INPUT MATERIAL =
◇ ◇ ◇ ◇ ◇
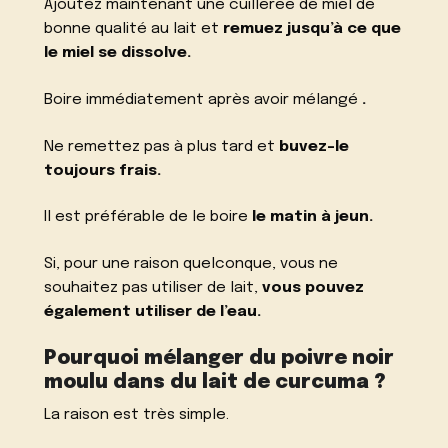
Ajoutez maintenant une cuillerée de miel de
bonne qualité au lait et
remuez jusqu’à ce que
le miel se dissolve.
Boire immédiatement après avoir mélangé
.
Ne remettez pas à plus tard et
buvez-le
toujours frais.
Il est préférable de le boire
le matin à jeun.
Si, pour une raison quelconque, vous ne
souhaitez pas utiliser de lait,
vous pouvez
également utiliser de l’eau.
Pourquoi mélanger du poivre noir
moulu dans du lait de curcuma ?
La raison est très simple.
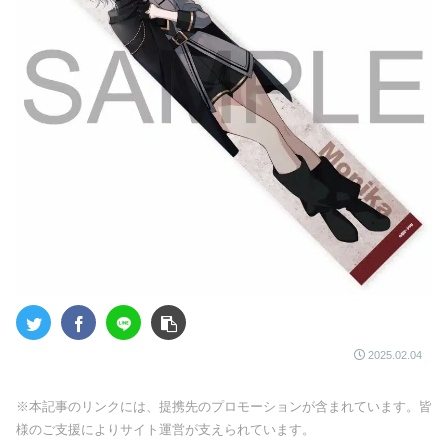
2025.02.04
※本記事のリンクには、提携先のプロモーションが含まれています。皆
様のご支援によりサイト運営が支えられています。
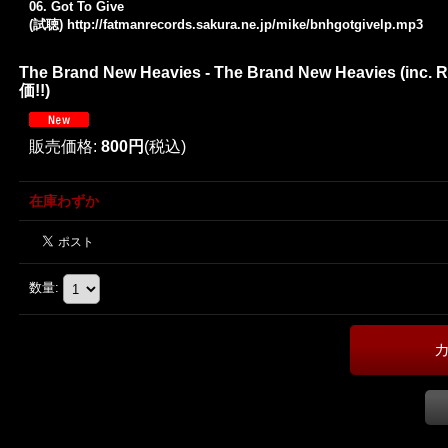
06. Got To Give
(試聴)
http://fatmanrecords.sakura.ne.jp/mike/bnhgotgivelp.mp3
The Brand New Heavies - The Brand New Heavies (in
価!!)
販売価格
:
800円
(税込)
在庫わずか
数量
:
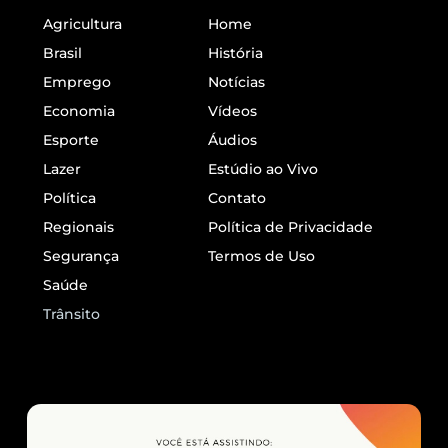
Agricultura
Home
Brasil
História
Emprego
Notícias
Economia
Vídeos
Esporte
Áudios
Lazer
Estúdio ao Vivo
Política
Contato
Regionais
Política de Privacidade
Segurança
Termos de Uso
Saúde
Trânsito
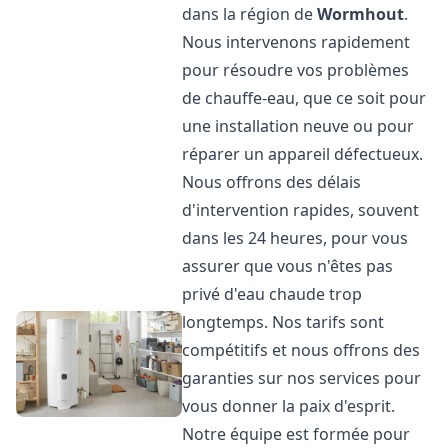
dans la région de
Wormhout
.
Nous intervenons rapidement
pour résoudre vos problèmes
de chauffe-eau, que ce soit pour
une installation neuve ou pour
réparer un appareil défectueux.
Nous offrons des délais
d'intervention rapides, souvent
dans les 24 heures, pour vous
assurer que vous n'êtes pas
privé d'eau chaude trop
longtemps. Nos tarifs sont
compétitifs et nous offrons des
garanties sur nos services pour
vous donner la paix d'esprit.
Notre équipe est formée pour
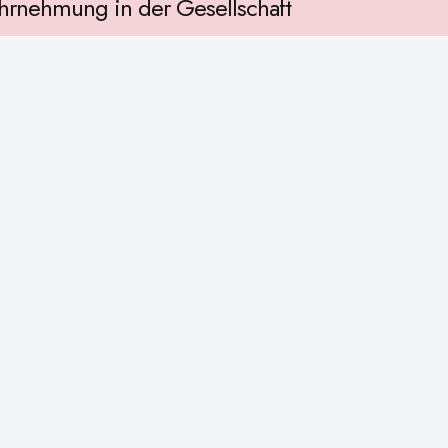
rnehmung in der Gesellschaft
llschaft
chichte
ur
osophie
itualität
enschaft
◇ ◇ ◇ ◇ ◇
PROMPT =
Copy out the text that accompanies each of the entries above, in order, without changing it. Leave the pictures out.

OUTPUT FOR THIS TASK =
Ajoutez maintenant une cuillerée de miel de
bonne qualité au lait et
remuez jusqu’à ce que
le miel se dissolve.
Boire immédiatement après avoir mélangé
.
Ne remettez pas à plus tard et
buvez-le
toujours frais.
Il est préférable de le boire
le matin à jeun.
Si, pour une raison quelconque, vous ne
souhaitez pas utiliser de lait,
vous pouvez
également utiliser de l’eau.
Pourquoi mélanger du poivre noir
moulu dans du lait de curcuma ?
La raison est très simple.
2025.02.04
※本記事のリンクには、提携先のプロモーションが含まれています。皆
様のご支援によりサイト運営が支えられています。
06. Got To Give
(試聴)
http://fatmanrecords.sakura.ne.jp/mike/bnhgotgivelp.mp3
The Brand New Heavies - The Brand New Heavies (in
価!!)
販売価格
:
800円
(税込)
在庫わずか
数量
:
Agricultura
Home
Brasil
História
Emprego
Notícias
Economia
Vídeos
Esporte
Áudios
Lazer
Estúdio ao Vivo
Política
Contato
Regionais
Política de Privacidade
Segurança
Termos de Uso
Saúde
Trânsito
dans la région de
Wormhout
.
Nous intervenons rapidement
pour résoudre vos problèmes
de chauffe-eau, que ce soit pour
une installation neuve ou pour
réparer un appareil défectueux.
Nous offrons des délais
d'intervention rapides, souvent
dans les 24 heures, pour vous
assurer que vous n'êtes pas
privé d'eau chaude trop
longtemps. Nos tarifs sont
compétitifs et nous offrons des
garanties sur nos services pour
vous donner la paix d'esprit.
Notre équipe est formée pour
rnehmung in der Gesellschaft
llschaft
chichte
ur
osophie
itualität
enschaft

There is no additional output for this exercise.